As is the case with prior startup experience, some industry specific experience adds a lot of utility while more is not necessarily better.
#3 Multiple founders – Three founders perform better than four
Now it becomes even more interesting, the shape of this graph is very insightful. Three founders is the most optimal founding team size (utility of 91.9), while 8 or more founders is a “recipe for disaster” (utility of 7.8). From a single founder startup (utility of 43.2) to a two founder startup (utility of 78.8) is the biggest possible improvement while from three founders (utility of 91.9) to four founders (utility of 59.8) is the biggest possible decline. In the end the utility function seems to flatten out.
It is very clear that three founders is the most optimal startup size. With 95% certainty it can be said that three founders perform better than four founders. So better think twice when adding a founder after the third to the team.

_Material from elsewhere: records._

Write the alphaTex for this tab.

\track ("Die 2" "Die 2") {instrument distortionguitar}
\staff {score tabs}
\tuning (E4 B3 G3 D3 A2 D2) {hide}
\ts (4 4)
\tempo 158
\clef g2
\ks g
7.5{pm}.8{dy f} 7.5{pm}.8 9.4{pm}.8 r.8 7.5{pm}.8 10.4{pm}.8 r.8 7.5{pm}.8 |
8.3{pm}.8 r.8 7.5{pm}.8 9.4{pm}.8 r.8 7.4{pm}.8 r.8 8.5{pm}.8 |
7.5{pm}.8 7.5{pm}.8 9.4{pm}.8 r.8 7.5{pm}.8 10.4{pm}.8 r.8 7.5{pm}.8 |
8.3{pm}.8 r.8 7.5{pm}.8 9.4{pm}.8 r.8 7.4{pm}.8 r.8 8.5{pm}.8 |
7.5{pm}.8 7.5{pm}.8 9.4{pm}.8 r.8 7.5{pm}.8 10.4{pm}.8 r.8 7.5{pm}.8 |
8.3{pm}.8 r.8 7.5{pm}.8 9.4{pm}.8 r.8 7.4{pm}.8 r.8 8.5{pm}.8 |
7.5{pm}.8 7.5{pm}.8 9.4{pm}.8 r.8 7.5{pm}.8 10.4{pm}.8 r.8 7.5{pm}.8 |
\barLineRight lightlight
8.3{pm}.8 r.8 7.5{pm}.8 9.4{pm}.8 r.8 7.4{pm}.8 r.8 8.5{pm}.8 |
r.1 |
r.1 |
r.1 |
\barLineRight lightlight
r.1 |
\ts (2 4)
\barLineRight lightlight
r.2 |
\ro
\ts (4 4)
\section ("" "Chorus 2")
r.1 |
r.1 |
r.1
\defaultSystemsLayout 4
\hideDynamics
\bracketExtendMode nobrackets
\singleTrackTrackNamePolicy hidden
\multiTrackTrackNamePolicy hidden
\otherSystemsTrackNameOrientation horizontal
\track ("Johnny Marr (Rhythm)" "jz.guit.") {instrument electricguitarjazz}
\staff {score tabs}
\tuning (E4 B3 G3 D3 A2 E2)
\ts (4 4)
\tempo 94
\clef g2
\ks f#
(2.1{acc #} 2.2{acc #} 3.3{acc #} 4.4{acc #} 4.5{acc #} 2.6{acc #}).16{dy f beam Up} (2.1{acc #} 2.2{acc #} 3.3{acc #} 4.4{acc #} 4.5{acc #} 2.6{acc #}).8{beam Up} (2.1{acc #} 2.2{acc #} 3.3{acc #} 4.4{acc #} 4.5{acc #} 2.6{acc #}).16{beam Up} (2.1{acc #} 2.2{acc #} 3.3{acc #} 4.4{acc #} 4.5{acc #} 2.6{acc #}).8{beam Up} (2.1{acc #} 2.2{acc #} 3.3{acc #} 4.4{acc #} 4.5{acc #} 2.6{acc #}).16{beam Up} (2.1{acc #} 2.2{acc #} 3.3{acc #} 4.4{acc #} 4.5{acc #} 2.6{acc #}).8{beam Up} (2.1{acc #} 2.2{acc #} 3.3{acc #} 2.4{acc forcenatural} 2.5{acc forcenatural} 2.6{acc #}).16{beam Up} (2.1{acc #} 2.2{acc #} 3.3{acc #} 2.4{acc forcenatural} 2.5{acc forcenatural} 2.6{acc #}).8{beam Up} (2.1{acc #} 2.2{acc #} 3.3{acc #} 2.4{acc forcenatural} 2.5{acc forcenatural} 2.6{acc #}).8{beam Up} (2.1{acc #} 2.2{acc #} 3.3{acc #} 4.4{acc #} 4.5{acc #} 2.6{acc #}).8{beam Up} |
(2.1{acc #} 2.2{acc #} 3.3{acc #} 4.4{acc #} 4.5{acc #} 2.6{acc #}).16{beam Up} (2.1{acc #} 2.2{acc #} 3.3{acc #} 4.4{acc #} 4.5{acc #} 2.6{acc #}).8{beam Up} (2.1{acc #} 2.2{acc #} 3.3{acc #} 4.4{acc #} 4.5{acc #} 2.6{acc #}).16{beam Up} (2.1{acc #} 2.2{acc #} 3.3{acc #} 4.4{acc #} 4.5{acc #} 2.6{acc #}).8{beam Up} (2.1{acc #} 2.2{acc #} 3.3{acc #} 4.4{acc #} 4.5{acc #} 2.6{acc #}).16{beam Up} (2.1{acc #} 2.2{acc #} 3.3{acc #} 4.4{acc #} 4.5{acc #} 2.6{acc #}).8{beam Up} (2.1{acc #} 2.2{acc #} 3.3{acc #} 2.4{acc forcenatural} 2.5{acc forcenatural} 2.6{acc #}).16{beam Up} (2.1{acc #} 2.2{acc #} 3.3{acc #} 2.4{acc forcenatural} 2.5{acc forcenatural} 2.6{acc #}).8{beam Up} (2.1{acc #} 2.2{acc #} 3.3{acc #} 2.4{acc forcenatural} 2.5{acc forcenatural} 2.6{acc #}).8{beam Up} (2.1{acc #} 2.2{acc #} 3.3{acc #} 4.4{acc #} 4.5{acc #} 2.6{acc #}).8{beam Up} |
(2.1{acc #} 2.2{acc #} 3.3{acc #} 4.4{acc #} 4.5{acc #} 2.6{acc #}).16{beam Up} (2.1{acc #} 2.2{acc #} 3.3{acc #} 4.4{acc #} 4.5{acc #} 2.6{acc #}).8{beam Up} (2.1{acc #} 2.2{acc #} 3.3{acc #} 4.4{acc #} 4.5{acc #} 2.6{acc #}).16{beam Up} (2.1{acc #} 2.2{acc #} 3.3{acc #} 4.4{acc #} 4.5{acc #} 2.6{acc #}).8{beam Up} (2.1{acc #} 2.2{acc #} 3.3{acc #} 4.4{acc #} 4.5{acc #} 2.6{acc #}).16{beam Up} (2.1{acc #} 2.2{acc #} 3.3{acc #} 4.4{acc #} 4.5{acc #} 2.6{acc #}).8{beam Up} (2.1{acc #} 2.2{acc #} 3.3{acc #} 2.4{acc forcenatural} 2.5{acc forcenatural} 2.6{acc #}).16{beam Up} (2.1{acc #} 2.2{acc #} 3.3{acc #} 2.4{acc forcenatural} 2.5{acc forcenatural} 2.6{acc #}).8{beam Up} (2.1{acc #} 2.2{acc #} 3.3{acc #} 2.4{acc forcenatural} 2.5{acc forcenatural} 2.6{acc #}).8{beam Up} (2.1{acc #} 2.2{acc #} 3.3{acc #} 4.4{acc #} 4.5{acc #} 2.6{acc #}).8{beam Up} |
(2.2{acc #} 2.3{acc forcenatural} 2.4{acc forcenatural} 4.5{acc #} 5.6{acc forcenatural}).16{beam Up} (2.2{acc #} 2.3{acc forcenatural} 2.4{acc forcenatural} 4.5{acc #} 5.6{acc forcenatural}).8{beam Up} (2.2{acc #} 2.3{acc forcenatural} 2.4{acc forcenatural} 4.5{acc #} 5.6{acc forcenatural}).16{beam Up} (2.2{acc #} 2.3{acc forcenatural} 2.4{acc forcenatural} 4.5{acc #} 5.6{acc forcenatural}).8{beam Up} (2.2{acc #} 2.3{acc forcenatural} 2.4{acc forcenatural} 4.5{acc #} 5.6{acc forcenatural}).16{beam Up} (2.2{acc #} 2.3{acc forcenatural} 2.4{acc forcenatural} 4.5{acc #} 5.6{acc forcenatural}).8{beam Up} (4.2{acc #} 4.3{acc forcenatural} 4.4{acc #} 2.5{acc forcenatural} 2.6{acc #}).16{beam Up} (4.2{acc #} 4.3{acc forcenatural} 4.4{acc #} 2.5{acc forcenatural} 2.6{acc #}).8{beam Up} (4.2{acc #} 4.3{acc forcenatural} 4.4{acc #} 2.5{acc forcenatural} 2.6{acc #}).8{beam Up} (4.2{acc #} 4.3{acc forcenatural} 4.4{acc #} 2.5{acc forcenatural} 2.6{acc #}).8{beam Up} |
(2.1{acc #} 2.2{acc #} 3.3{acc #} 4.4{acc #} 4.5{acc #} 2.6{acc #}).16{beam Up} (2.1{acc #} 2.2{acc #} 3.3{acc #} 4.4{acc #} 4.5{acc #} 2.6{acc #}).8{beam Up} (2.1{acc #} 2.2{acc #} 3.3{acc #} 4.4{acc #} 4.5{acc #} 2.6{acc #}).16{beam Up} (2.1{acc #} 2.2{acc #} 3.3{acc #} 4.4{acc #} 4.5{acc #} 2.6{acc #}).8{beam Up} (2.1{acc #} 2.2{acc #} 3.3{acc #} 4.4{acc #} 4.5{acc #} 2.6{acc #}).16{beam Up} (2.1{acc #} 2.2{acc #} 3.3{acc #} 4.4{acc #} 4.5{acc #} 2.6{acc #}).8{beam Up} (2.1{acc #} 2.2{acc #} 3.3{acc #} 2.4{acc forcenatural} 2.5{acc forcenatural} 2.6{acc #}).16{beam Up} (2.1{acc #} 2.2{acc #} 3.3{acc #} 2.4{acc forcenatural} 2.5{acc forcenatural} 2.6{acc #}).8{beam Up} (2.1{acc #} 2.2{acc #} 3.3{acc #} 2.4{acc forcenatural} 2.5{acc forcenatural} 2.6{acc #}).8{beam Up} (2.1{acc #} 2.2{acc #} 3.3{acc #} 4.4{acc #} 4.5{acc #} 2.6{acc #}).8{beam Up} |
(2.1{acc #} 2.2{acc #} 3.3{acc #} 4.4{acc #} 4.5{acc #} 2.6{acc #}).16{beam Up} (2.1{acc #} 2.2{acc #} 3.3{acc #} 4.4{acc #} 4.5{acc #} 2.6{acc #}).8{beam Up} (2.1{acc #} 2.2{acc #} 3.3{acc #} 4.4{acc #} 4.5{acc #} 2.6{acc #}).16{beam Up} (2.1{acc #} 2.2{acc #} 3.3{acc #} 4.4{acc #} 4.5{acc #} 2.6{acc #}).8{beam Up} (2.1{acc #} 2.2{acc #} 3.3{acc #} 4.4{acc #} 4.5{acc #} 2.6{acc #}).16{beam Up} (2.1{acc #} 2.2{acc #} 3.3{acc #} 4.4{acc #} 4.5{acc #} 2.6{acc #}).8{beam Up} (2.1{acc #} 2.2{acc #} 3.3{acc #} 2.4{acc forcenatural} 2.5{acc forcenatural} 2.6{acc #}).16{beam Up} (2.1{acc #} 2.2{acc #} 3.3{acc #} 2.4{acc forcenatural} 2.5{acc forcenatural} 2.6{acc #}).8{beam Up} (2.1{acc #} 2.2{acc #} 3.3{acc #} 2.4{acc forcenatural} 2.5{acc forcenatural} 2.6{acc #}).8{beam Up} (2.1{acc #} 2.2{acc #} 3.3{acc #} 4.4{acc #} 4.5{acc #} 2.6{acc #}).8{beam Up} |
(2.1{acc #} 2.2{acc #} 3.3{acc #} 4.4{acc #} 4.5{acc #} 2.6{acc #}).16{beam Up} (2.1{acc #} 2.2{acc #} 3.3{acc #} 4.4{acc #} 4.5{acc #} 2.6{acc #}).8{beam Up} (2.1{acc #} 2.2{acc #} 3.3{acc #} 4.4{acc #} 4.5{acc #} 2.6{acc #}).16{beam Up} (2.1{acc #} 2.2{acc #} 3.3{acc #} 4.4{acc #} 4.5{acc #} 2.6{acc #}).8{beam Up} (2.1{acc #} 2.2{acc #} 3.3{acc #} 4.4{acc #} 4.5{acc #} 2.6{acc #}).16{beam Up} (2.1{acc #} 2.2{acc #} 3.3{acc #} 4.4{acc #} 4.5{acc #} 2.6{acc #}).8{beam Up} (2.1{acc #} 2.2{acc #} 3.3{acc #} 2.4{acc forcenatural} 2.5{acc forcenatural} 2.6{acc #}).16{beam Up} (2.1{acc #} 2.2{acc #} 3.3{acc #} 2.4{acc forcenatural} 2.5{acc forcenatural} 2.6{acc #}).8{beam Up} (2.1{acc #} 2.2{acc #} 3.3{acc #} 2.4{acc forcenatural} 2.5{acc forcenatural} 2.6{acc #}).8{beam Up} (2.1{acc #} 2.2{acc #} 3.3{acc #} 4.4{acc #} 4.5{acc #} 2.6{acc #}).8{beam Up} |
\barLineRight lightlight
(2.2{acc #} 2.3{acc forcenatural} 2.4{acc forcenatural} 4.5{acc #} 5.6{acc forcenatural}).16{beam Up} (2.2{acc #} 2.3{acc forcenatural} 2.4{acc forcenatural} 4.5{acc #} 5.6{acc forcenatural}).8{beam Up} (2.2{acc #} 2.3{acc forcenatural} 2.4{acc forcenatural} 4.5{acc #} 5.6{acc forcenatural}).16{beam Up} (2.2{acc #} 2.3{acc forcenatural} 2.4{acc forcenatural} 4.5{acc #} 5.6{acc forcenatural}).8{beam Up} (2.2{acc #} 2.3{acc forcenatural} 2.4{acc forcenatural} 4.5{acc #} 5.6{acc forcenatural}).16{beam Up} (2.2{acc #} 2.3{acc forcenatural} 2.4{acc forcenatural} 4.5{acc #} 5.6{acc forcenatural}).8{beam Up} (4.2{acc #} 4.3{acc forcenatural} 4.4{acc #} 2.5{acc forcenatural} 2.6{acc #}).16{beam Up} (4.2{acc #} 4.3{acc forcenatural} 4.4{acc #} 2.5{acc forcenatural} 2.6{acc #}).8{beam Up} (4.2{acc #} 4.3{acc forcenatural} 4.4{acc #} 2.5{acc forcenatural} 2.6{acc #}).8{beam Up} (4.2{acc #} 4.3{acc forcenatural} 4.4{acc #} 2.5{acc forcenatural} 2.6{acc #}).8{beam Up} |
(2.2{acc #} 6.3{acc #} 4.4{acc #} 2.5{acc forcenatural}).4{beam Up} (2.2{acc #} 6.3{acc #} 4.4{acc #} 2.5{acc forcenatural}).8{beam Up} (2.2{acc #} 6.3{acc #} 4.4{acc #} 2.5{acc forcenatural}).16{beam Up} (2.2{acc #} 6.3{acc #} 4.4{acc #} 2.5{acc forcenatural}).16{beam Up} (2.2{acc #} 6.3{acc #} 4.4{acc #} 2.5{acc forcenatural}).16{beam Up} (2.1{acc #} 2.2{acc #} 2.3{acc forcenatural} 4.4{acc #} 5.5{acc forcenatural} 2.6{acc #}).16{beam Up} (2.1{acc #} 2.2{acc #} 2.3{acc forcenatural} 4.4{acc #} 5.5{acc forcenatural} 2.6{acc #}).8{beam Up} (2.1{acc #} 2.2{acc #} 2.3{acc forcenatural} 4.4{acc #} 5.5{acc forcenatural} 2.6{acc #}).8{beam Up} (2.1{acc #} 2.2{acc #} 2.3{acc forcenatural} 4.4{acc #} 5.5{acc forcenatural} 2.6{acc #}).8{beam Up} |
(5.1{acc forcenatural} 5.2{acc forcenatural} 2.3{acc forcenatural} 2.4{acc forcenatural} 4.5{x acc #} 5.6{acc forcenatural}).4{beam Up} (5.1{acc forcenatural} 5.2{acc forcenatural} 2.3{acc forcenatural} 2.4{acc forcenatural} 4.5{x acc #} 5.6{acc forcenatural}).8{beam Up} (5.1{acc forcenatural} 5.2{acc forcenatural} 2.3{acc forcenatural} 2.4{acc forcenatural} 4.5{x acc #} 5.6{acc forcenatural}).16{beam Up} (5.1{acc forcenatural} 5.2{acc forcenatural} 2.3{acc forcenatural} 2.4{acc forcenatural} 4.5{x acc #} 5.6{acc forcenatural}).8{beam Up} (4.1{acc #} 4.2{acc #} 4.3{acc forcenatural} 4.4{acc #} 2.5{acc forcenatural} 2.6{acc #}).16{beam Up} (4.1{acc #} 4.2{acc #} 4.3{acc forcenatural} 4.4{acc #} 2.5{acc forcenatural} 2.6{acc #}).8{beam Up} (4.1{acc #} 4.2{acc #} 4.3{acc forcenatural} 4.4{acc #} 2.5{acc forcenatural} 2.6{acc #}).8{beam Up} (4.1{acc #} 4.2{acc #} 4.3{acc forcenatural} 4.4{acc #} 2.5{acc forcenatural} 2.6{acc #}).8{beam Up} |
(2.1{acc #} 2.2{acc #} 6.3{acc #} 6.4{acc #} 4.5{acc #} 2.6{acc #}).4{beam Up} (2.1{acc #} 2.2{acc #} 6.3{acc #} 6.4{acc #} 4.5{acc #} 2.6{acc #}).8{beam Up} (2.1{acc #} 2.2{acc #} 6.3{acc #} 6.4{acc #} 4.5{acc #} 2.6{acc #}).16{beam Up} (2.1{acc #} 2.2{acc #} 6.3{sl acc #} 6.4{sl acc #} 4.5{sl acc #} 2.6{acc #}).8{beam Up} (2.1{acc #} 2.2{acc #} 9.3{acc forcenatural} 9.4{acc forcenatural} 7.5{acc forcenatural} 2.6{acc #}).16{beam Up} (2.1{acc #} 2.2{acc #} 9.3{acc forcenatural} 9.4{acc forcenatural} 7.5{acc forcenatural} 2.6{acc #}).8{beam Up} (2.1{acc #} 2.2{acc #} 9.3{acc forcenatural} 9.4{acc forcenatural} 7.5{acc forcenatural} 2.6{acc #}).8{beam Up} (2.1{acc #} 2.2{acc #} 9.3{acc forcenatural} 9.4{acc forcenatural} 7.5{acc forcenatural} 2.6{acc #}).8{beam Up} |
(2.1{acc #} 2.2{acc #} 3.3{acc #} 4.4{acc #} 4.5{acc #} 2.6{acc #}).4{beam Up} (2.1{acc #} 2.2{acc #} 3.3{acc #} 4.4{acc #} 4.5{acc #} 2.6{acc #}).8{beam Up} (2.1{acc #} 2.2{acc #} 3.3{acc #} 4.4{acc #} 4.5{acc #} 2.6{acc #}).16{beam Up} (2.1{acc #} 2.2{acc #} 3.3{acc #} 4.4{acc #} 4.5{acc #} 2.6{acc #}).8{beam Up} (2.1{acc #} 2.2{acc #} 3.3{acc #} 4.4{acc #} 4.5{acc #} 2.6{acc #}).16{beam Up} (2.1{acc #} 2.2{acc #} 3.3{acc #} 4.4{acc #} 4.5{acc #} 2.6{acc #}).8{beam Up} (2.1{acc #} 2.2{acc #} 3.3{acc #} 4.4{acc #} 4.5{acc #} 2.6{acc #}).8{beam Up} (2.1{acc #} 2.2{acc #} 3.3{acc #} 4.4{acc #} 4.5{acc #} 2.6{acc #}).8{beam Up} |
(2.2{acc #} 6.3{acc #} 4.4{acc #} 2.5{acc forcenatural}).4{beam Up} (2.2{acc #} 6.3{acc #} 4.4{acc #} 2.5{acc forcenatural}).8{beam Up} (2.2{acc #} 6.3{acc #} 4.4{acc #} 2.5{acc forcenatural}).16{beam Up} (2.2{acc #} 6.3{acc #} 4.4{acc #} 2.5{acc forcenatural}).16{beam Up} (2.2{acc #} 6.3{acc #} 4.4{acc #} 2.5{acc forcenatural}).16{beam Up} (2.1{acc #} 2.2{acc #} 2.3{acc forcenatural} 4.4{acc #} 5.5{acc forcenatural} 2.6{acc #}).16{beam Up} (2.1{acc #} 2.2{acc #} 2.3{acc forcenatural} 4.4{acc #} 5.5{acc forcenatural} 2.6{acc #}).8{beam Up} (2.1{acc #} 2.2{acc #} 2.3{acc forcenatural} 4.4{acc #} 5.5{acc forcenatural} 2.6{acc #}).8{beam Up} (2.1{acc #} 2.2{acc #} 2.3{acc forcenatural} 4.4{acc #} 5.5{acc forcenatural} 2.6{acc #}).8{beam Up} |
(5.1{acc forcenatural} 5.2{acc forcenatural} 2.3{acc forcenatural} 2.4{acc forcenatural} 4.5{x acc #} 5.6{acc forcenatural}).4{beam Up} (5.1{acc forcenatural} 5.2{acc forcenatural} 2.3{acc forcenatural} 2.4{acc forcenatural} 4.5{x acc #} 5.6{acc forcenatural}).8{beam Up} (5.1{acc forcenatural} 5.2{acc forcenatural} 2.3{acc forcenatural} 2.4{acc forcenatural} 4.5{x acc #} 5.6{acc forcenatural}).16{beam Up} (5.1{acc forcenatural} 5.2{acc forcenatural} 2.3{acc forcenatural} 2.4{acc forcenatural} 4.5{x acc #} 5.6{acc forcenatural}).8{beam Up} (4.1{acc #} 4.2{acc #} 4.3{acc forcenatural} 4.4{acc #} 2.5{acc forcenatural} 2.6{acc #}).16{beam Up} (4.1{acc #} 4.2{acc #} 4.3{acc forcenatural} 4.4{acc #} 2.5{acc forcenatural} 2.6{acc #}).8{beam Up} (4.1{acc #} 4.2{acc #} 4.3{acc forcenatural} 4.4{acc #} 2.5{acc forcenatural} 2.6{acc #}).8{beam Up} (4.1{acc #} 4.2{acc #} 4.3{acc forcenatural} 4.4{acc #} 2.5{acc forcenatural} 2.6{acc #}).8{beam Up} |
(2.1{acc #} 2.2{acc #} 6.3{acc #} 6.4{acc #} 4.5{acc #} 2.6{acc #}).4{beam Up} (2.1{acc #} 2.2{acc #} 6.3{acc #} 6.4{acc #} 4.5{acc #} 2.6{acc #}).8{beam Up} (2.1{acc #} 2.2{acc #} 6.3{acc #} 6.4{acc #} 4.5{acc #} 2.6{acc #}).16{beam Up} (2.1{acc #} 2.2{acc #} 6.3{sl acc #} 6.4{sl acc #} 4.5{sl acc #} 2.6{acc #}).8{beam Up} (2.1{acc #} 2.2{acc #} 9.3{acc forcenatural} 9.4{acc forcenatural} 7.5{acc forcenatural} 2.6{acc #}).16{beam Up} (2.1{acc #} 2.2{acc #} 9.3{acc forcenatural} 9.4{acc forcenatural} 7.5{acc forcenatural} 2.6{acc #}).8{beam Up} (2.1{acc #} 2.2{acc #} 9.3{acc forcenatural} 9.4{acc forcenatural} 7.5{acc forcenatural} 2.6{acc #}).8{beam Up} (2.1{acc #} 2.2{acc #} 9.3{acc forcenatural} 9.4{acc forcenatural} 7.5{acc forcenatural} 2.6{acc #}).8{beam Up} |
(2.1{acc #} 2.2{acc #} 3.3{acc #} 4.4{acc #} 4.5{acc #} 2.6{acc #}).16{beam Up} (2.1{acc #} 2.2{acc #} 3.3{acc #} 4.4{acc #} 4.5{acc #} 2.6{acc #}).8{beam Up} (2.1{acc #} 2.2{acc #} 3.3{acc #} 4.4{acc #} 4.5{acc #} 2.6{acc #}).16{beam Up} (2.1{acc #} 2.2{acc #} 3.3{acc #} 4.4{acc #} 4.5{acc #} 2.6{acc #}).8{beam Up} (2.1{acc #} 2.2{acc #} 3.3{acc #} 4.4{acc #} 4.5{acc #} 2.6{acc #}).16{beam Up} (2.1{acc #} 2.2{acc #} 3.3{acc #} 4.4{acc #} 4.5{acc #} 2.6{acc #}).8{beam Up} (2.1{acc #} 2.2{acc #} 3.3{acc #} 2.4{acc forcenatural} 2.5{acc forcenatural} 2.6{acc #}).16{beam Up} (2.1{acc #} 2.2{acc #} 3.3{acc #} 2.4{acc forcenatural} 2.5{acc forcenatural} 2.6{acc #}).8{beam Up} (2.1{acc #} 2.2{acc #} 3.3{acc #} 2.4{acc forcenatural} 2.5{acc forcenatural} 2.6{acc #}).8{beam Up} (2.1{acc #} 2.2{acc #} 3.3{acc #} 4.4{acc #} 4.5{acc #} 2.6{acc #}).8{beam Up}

#8 Level of education – A doctoral degree is not necessarily best
Founders with a master’s degree perform best (utility of 94.8). But, the biggest improvement is from an associate’s degree (utility of 41.7) to a bachelor’s degree (utility of 84.9). Striking is that a doctoral degree (utility of 63.1) scores significantly worse than a master’s degree. Experts might think that “Entrepreneurs with a doctoral degree are too analytic”, that “they are not leaving their basements/labs” and that “they think that their product is never good enough to enter the market”.
Concluding remarks
Although the answers of the experts were remarkably consistent, to be fair we should emphasize that the sample size of nine experts is relatively small. The results that we presented are probably not something revolutionary new but more something that confirms what you already knew. The next step is to proof whether these characteristics will actually lead to startup success. In order to do this you need to create an extensive dataset in which you follow startups for years. We did not do this, but we do think that the methodology used in this article leads to a great indication.
So what should startups and investors do with the information just provided? Well, as a startup you can study the criteria and the performance levels and you can immediately see how you can improve your team. If your startup consists of one founder, you might want to look for one or two extra founders. If your startup lacks experience you might want to add some experience to the founding team. As an investor you can grade every proposal with the information we just provided as a baseline. You could also develop your own quantitative approach with some similar methodology.